Route Considerations

  • Route based on patient conditions; IV and IM often used for rapid action.

  • SL and Transdermal are viable for those unable to swallow pills.

  • Rectal options assist with nausea/vomiting scenarios.

Advantages/Disadvantages of PO Administration

  • Advantages: Cost-effective, easy, self-administered.

  • Disadvantages: Possible destruction by stomach acid, first-pass effect, not tolerated by nauseated patients.

Examples of PO Administered Drugs

  • Birth control pills, antibiotics.

Advantages/Disadvantages of SL Administration

  • Advantages: Rapid absorption, bypassing of the stomach, no first-pass effect.

  • Disadvantages: Must be lipid soluble.

Examples of SL Administered Drugs

  • Nitroglycerin, Buprenorphine, Vitamin B12.

Advantages/Disadvantages of PR Administration

  • Advantages: Rapid absorption, good in nausea/vomiting cases, no first-pass effect.

  • Disadvantages: Unpleasant for patients, must be lipid soluble.

Example of PR Drug

  • Compazine suppositories.

IV Administration

  • Advantages: Very fast, 100% bioavailability, precise control.

  • Disadvantages: Difficult overdose management, pain at the site, required skilled care.

Example of IV Drugs

  • Heparin, antibiotics.

IM and SQ Administration

IM

  • Advantages: Fast absorption, sustained release possible.

  • Disadvantages: Slow absorption if improperly injected.

  • Examples: Vaccines, Toradol.

SQ

  • Advantages: Fast absorption, sustained release.

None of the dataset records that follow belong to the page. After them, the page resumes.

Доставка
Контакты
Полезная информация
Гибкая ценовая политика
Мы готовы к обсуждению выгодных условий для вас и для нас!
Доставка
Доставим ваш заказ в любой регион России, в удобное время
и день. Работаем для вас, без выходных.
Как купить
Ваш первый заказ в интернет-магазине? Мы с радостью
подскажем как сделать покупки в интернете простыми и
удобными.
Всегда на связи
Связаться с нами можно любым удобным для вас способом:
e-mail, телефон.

  • Disadvantages: Pain at injection site, risk of lipodystrophy (dents in tissue).

Examples of SQ Drugs

  • Insulin, B12.

Topical and Transdermal Administration

Topical

  • Advantages: Direct delivery, minimizes side effects.

  • Disadvantages: Local irritation, potential difficulty in application.

Transdermal

  • Advantages: Systematic application, useful for NPO patients.

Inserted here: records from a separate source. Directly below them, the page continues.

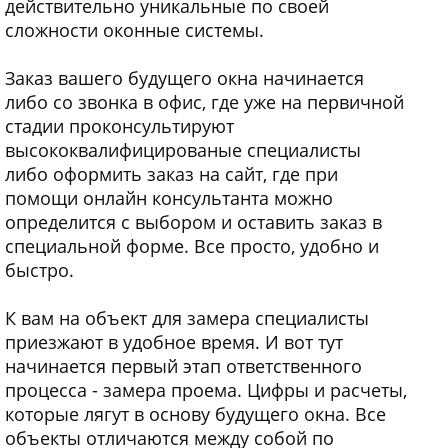
действительно уникальные по своей
сложности оконные системы.
Заказ вашего будущего окна начинается
либо со звонка в офис, где уже на первичной
стадии проконсультируют
высококвалифицированые специалисты
либо оформить заказ на сайт, где при
помощи онлайн консультанта можно
определится с выбором и оставить заказ в
специальной форме. Все просто, удобно и
быстро.
К вам на объект для замера специалисты
приезжают в удобное время. И вот тут
начинается первый этап ответственного
процесса - замера проема. Цифры и расчеты,
которые лягут в основу будущего окна. Все
объекты отличаются между собой по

  • Disadvantages: Requires lipid-soluble drugs, variability in absorption due to biological factors.

Pharmacokinetics Parameters

  • Clearance: Rate of drug removal from the body (mL/min).

  • Volume of Distribution: Hypothetical estimate of drug distribution.

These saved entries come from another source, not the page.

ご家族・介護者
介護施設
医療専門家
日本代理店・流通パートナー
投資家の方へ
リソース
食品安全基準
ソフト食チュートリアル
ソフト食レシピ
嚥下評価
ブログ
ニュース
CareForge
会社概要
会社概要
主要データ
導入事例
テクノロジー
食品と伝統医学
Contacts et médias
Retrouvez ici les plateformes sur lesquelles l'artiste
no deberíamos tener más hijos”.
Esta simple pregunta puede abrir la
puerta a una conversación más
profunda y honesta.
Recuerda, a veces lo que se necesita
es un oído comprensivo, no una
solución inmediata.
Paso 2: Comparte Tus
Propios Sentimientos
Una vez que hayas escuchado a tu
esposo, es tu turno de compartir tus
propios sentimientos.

  • Half-life: Time for 50% of a drug to be eliminated; influences side effects.

Calculation of Volume of Distribution

  • Dependent on drug route, blood flow, permeability, and protein binding.

Loading Dose

  • Purpose: Achieve therapeutic levels quickly.

  • High initial dose followed by maintenance dose.

Drug Metabolism

  • Definition: Chemical alteration of drugs mainly in the liver and small intestine.

First Pass Effect

  • Extensive liver metabolism affecting bioavailability; critical in oral drugs.

  • Consideration for elderly, GI issues, or liver disease.

Cytochrome P450

  • Importance in drug metabolism; interactions with foods and other drugs can modify efficacy.

Excretion

  • Pathways: Via urine, lungs, feces, saliva; mainly through kidneys.

Creatinine Clearance

  • Indicator of kidney function; crucial for drug dosing adjustments.

Drug Reactions

  • Types: Predictable side effects, toxic effects, and allergic reactions.

  • Secondary Effects on other systems may require medication changes.

Clinical Trials Phases

  • Phase I: Safety evaluation on small group.

  • Phase II: Expanded study for effectiveness.

  • Phase III: Larger studies for comparison; if satisfactory, drug approval.

Pharmacoeconomics

  • Evaluation of medication cost versus clinical efficacy; focus on generics to manage escalating costs.

Prescribing Regulations

  • PAs can prescribe in 50 states, with specific legislation in New York on controlled substances.

Controlled Substance Categories

  • Schedule I: High abuse potential, no medical use.

  • Schedule II: High abuse potential, secure storage required.

  • Schedule III-V: Gradual decrease in abuse potential.

Questions?

  • Focus on the problem but remain open to potential solutions in pharmacology.